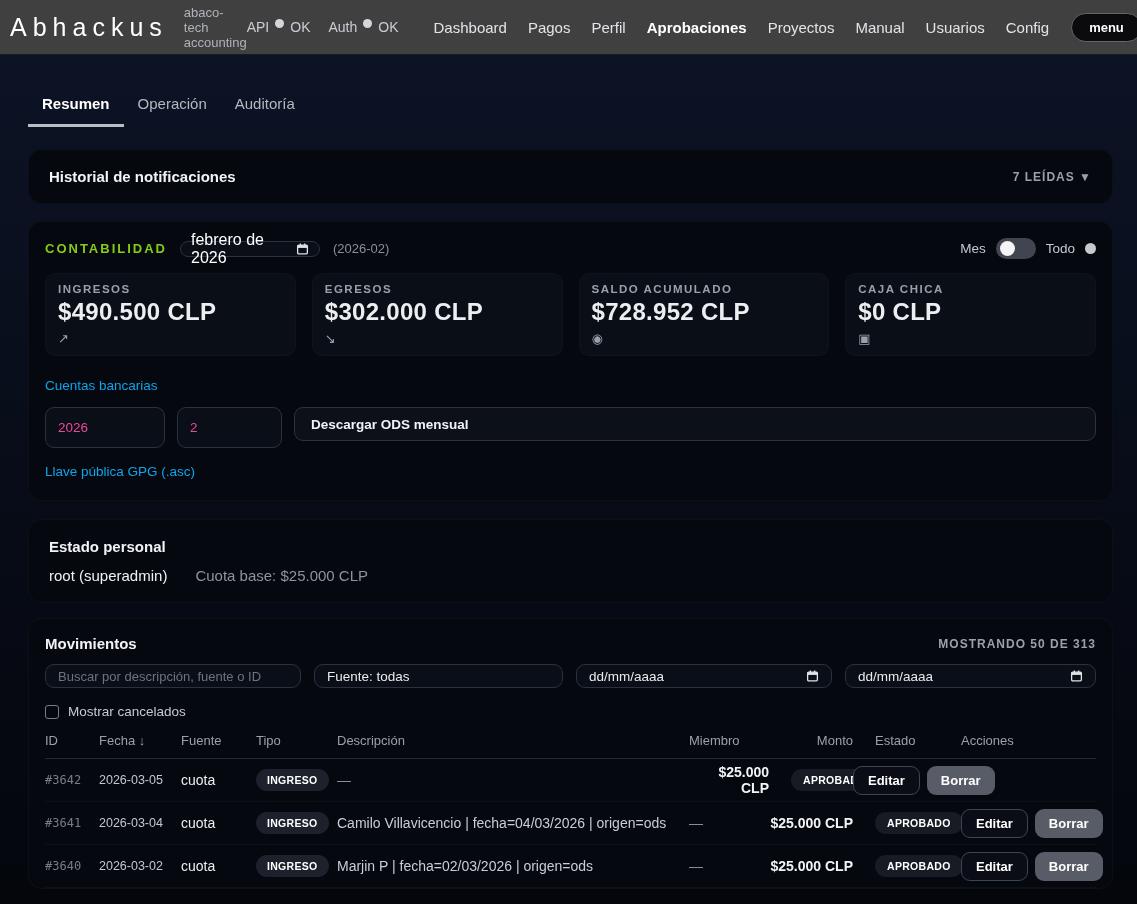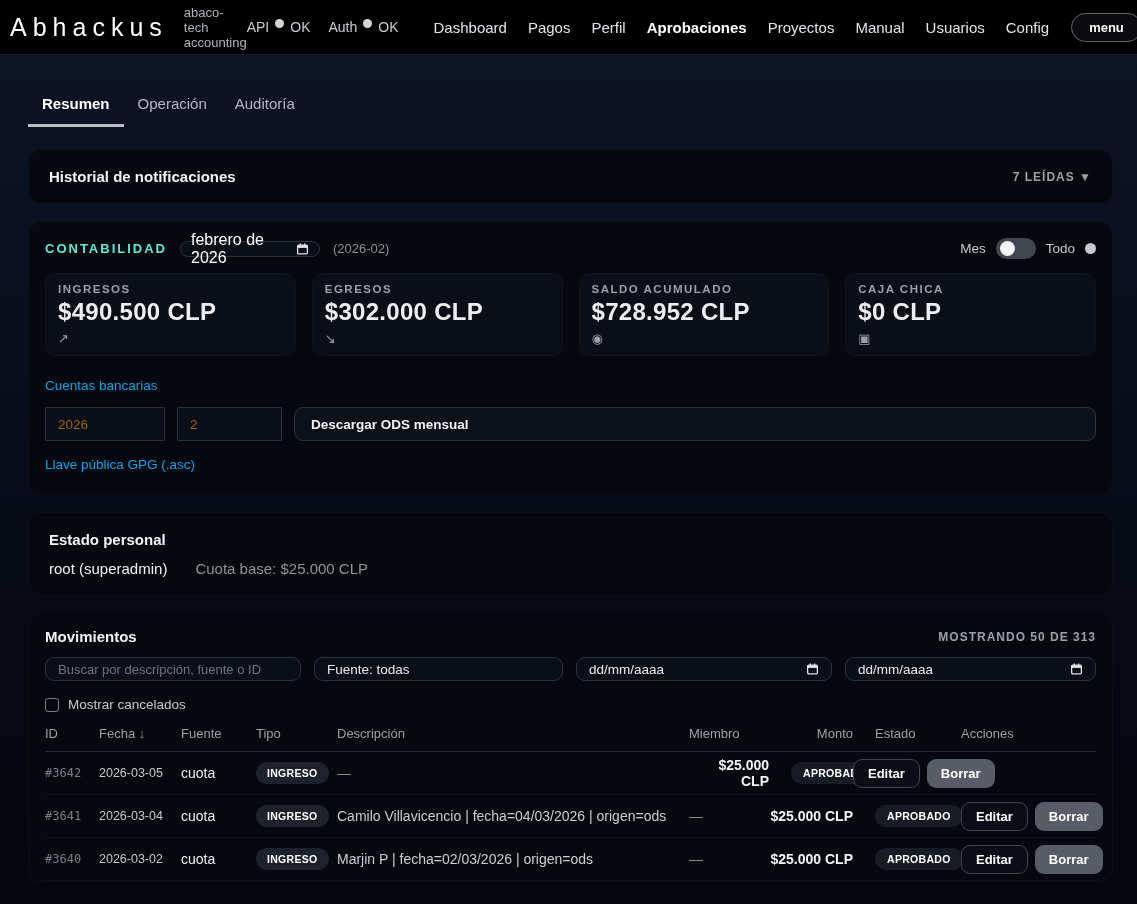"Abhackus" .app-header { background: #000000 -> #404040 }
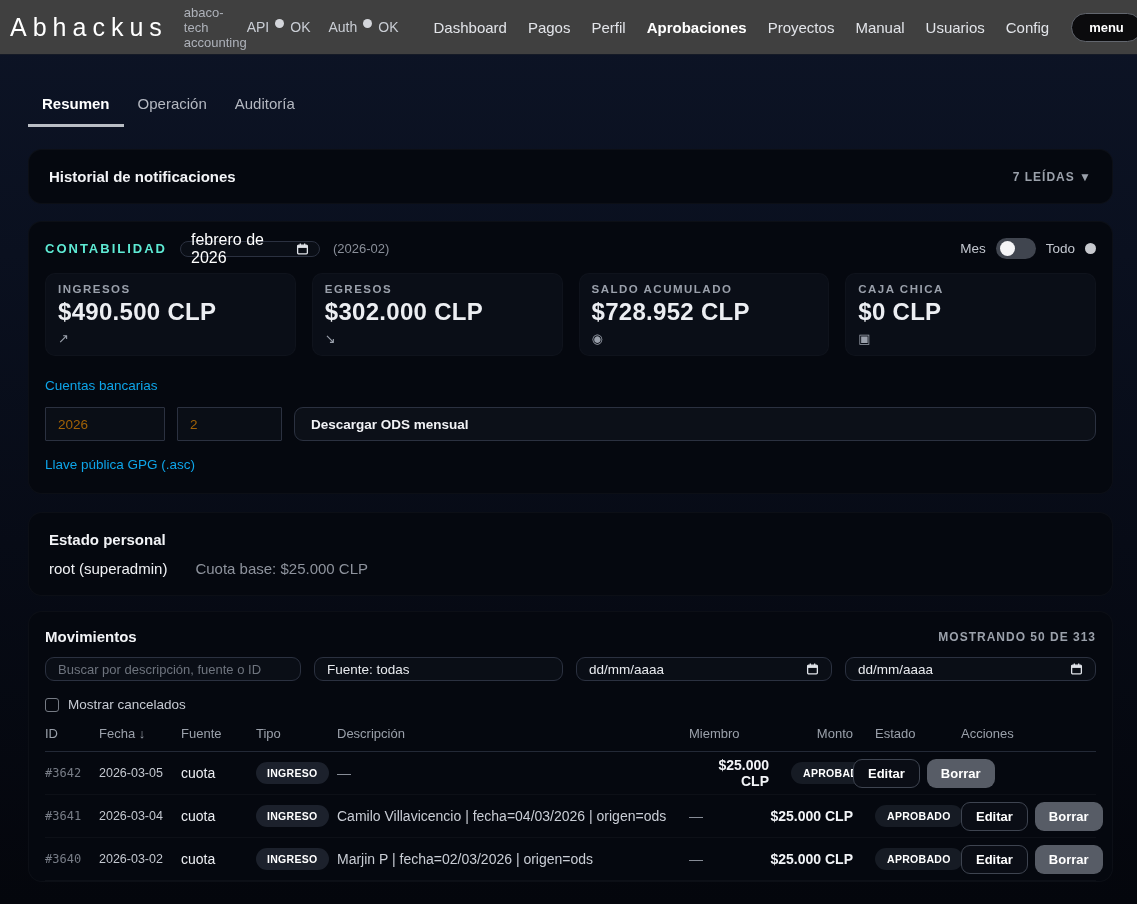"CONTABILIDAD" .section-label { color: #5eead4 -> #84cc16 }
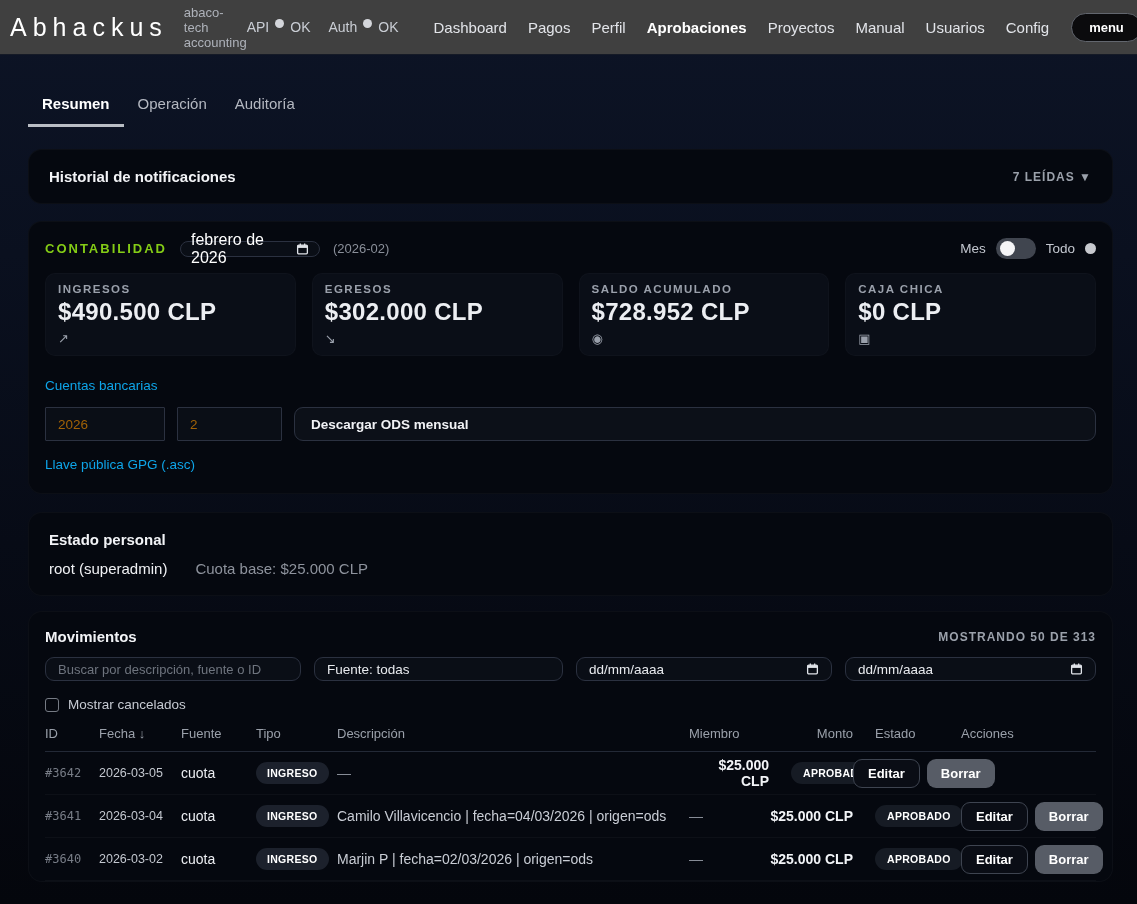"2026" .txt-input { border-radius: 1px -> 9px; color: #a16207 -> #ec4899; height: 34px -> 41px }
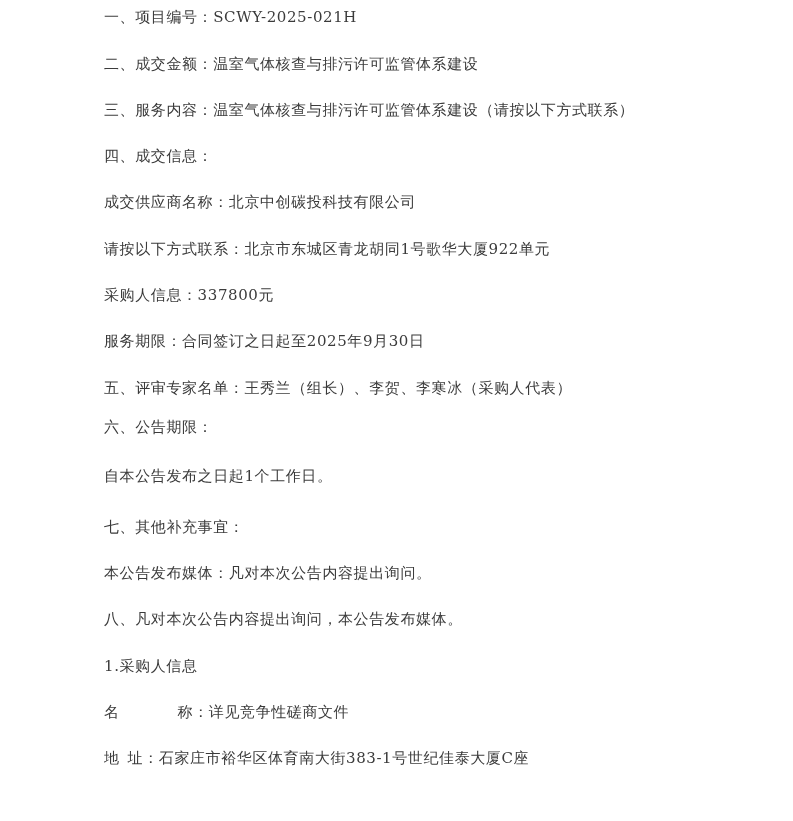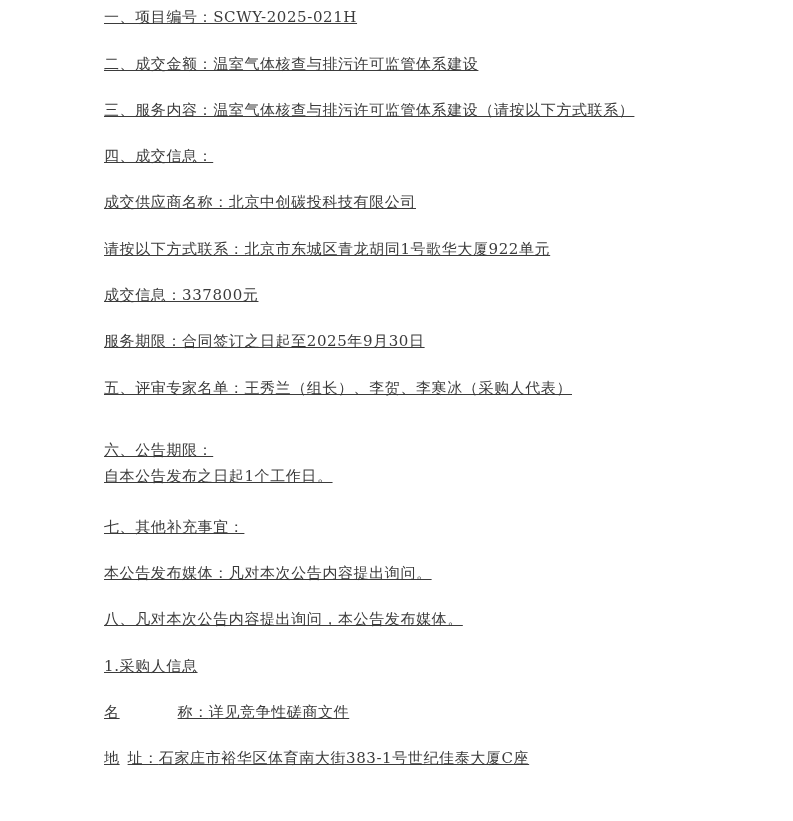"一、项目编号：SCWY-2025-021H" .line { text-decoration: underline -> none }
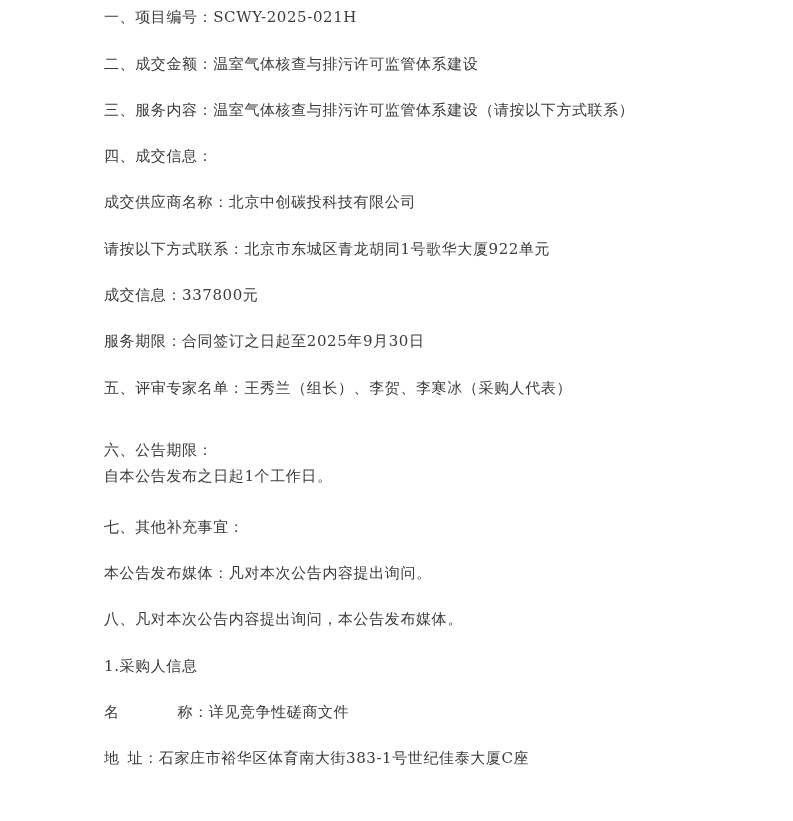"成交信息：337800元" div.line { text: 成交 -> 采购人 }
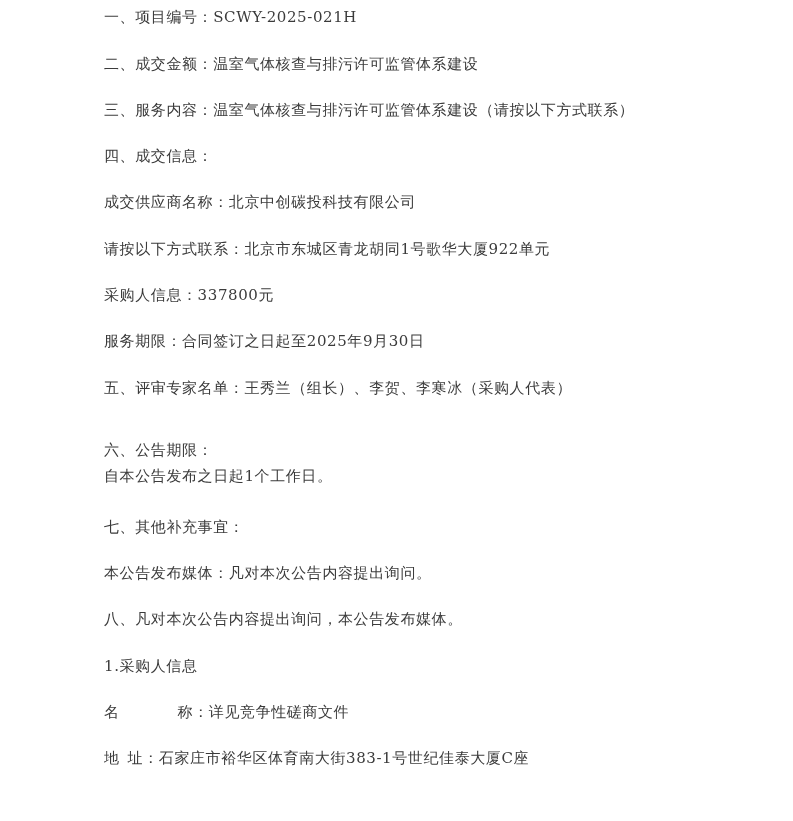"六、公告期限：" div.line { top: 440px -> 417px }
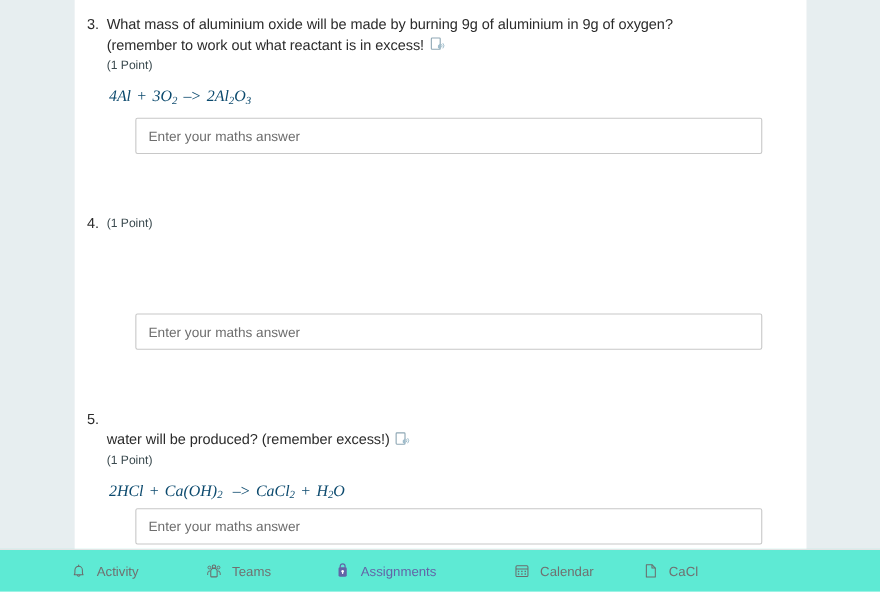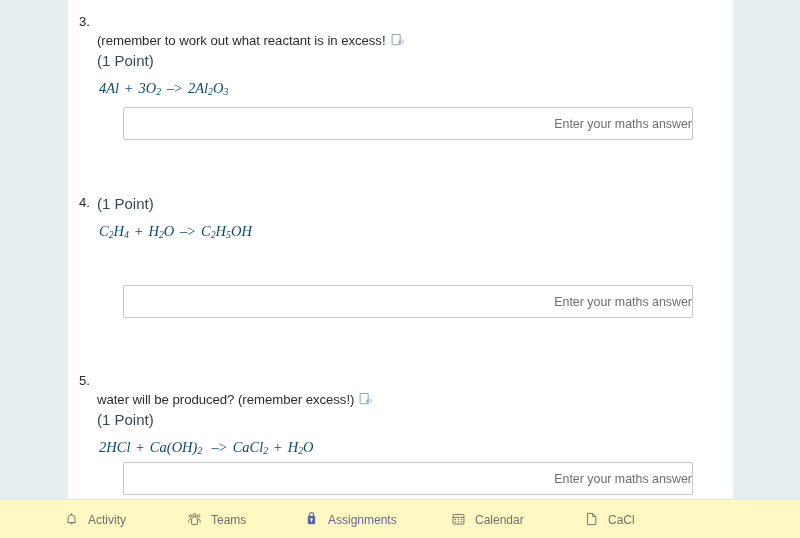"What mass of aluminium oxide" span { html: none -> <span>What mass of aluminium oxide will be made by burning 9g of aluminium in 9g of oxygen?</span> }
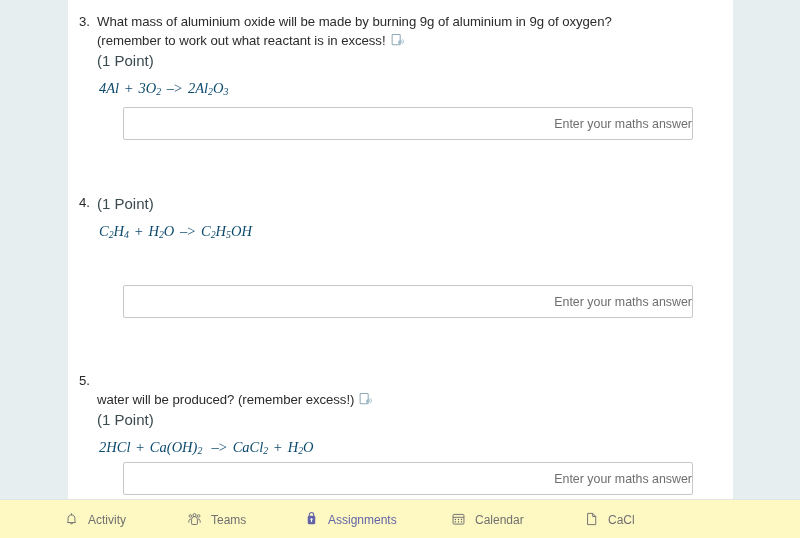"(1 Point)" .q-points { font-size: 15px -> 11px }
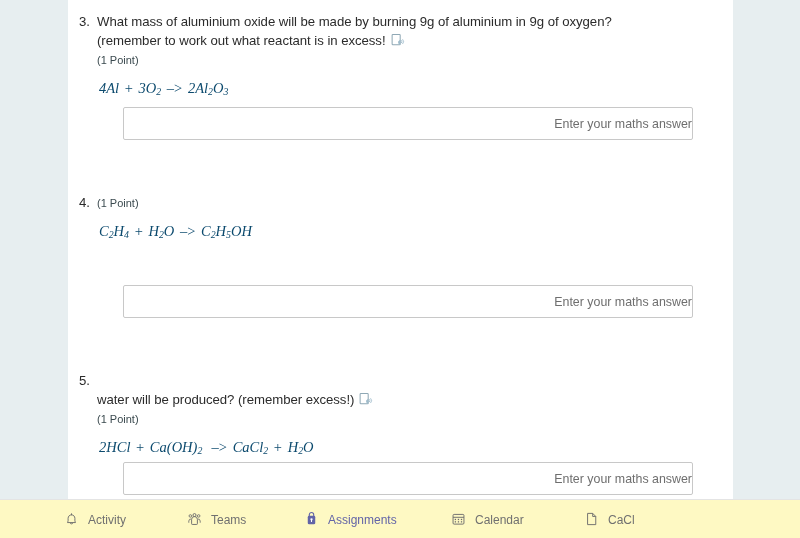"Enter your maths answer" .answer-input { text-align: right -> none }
□ □ □ □ □ □ □
Restate the records above word for word, without the pictures.

"Abhackus" .app-header { background: #000000 -> #404040 }
"CONTABILIDAD" .section-label { color: #5eead4 -> #84cc16 }
"2026" .txt-input { border-radius: 1px -> 9px; color: #a16207 -> #ec4899; height: 34px -> 41px }
"一、项目编号：SCWY-2025-021H" .line { text-decoration: underline -> none }
"成交信息：337800元" div.line { text: 成交 -> 采购人 }
"六、公告期限：" div.line { top: 440px -> 417px }
"What mass of aluminium oxide" span { html: none -> <span>What mass of aluminium oxide will be made by burning 9g of aluminium in 9g of oxygen?</span> }
"(1 Point)" .q-points { font-size: 15px -> 11px }
"Enter your maths answer" .answer-input { text-align: right -> none }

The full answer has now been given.